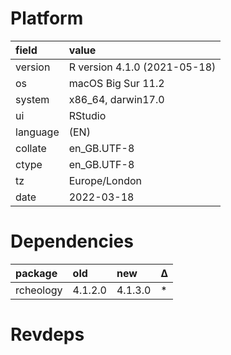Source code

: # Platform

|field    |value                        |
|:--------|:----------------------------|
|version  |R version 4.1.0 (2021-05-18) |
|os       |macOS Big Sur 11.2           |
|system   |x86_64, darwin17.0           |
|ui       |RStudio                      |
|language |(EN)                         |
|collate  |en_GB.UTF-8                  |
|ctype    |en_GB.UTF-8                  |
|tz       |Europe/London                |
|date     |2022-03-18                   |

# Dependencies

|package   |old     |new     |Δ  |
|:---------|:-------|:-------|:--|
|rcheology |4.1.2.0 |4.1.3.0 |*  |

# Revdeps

## [PROBLEM DESCRIPTION]
Reproduce the data from the line holding "# Dependencies" through the end of the data, inclusive, changing "Revdeps" to "Reverse dependencies" and leaving everything else as it is.

## [RESPONSE TO THE EXERCISE]
# Dependencies

|package   |old     |new     |Δ  |
|:---------|:-------|:-------|:--|
|rcheology |4.1.2.0 |4.1.3.0 |*  |

# Reverse dependencies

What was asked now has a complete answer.